### DATI DI PARTENZA
****

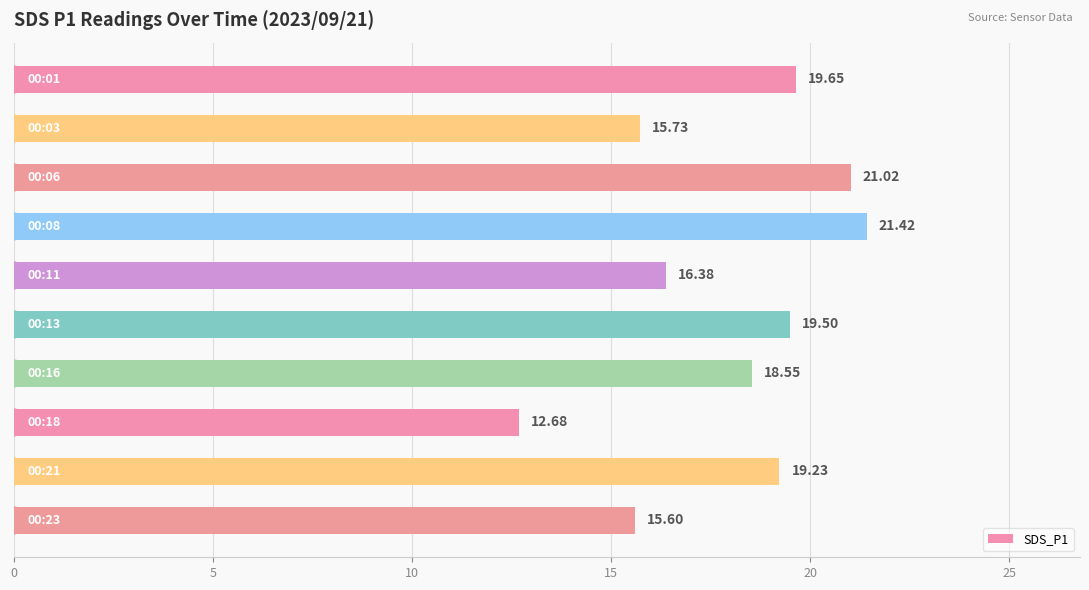

What is the greatest value displayed?

21.4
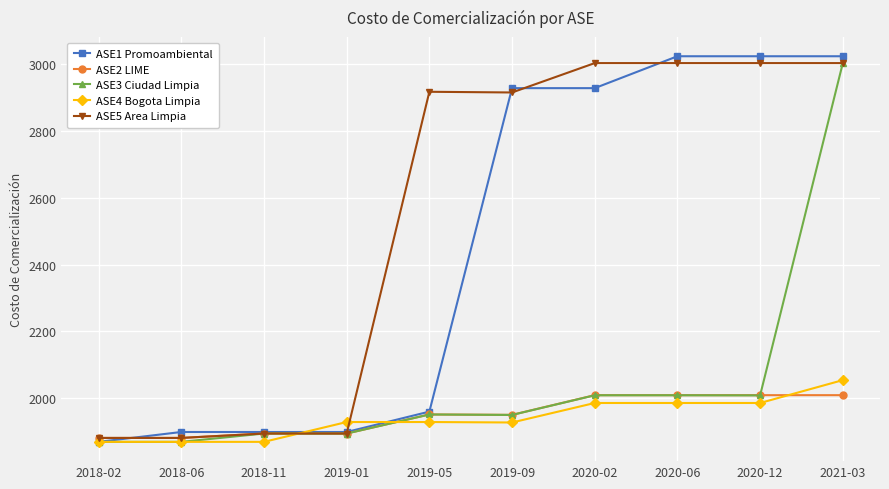

True or false: ASE3 Ciudad Limpia has a value of 2008.3 at 2020-12.

True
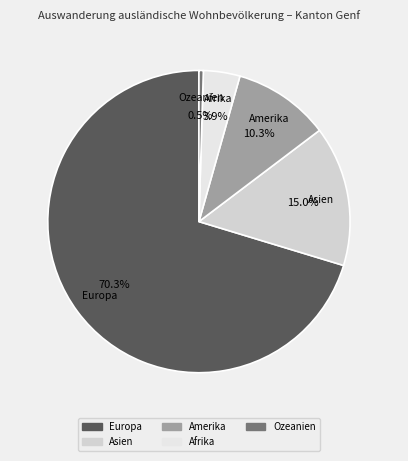

Is it true that Europa is 61% of the pie?

False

****

### COSA RICHIEDE
Ricopia fedelmente tutto il materiale riportato sopra, senza includere le immagini.

### SOLUZIONE
What is the greatest value displayed?

21.4

True or false: ASE3 Ciudad Limpia has a value of 2008.3 at 2020-12.

True

Is it true that Europa is 61% of the pie?

False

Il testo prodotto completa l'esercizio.